• _INFORMATION PROVIDED_:

"""

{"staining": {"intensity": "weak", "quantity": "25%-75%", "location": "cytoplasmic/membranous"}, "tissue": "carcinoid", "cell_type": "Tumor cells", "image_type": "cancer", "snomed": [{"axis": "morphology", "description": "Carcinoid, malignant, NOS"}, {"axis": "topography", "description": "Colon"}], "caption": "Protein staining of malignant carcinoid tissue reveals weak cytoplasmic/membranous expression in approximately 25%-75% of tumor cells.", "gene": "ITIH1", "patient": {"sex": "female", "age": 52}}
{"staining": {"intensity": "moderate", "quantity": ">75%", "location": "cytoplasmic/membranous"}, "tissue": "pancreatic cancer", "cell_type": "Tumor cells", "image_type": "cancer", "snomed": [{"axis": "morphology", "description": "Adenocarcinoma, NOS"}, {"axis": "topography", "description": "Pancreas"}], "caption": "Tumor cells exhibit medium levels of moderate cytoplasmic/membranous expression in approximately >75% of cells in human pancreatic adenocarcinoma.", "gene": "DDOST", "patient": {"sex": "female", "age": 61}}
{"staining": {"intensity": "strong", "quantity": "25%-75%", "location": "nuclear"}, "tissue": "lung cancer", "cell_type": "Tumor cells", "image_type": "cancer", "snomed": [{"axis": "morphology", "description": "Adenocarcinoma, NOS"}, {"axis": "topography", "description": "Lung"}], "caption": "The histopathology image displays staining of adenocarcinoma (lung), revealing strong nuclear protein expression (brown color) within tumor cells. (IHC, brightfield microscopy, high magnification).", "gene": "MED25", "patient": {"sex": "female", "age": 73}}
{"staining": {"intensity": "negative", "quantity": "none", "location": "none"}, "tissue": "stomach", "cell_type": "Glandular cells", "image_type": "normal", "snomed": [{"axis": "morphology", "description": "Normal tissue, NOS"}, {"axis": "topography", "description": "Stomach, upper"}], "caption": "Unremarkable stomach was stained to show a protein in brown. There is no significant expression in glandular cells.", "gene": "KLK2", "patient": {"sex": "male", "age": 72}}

"""

Output the entire listing above exactly, keeping each line as it is.

• _ANSWER BOX_:
{"staining": {"intensity": "weak", "quantity": "25%-75%", "location": "cytoplasmic/membranous"}, "tissue": "carcinoid", "cell_type": "Tumor cells", "image_type": "cancer", "snomed": [{"axis": "morphology", "description": "Carcinoid, malignant, NOS"}, {"axis": "topography", "description": "Colon"}], "caption": "Protein staining of malignant carcinoid tissue reveals weak cytoplasmic/membranous expression in approximately 25%-75% of tumor cells.", "gene": "ITIH1", "patient": {"sex": "female", "age": 52}}
{"staining": {"intensity": "moderate", "quantity": ">75%", "location": "cytoplasmic/membranous"}, "tissue": "pancreatic cancer", "cell_type": "Tumor cells", "image_type": "cancer", "snomed": [{"axis": "morphology", "description": "Adenocarcinoma, NOS"}, {"axis": "topography", "description": "Pancreas"}], "caption": "Tumor cells exhibit medium levels of moderate cytoplasmic/membranous expression in approximately >75% of cells in human pancreatic adenocarcinoma.", "gene": "DDOST", "patient": {"sex": "female", "age": 61}}
{"staining": {"intensity": "strong", "quantity": "25%-75%", "location": "nuclear"}, "tissue": "lung cancer", "cell_type": "Tumor cells", "image_type": "cancer", "snomed": [{"axis": "morphology", "description": "Adenocarcinoma, NOS"}, {"axis": "topography", "description": "Lung"}], "caption": "The histopathology image displays staining of adenocarcinoma (lung), revealing strong nuclear protein expression (brown color) within tumor cells. (IHC, brightfield microscopy, high magnification).", "gene": "MED25", "patient": {"sex": "female", "age": 73}}
{"staining": {"intensity": "negative", "quantity": "none", "location": "none"}, "tissue": "stomach", "cell_type": "Glandular cells", "image_type": "normal", "snomed": [{"axis": "morphology", "description": "Normal tissue, NOS"}, {"axis": "topography", "description": "Stomach, upper"}], "caption": "Unremarkable stomach was stained to show a protein in brown. There is no significant expression in glandular cells.", "gene": "KLK2", "patient": {"sex": "male", "age": 72}}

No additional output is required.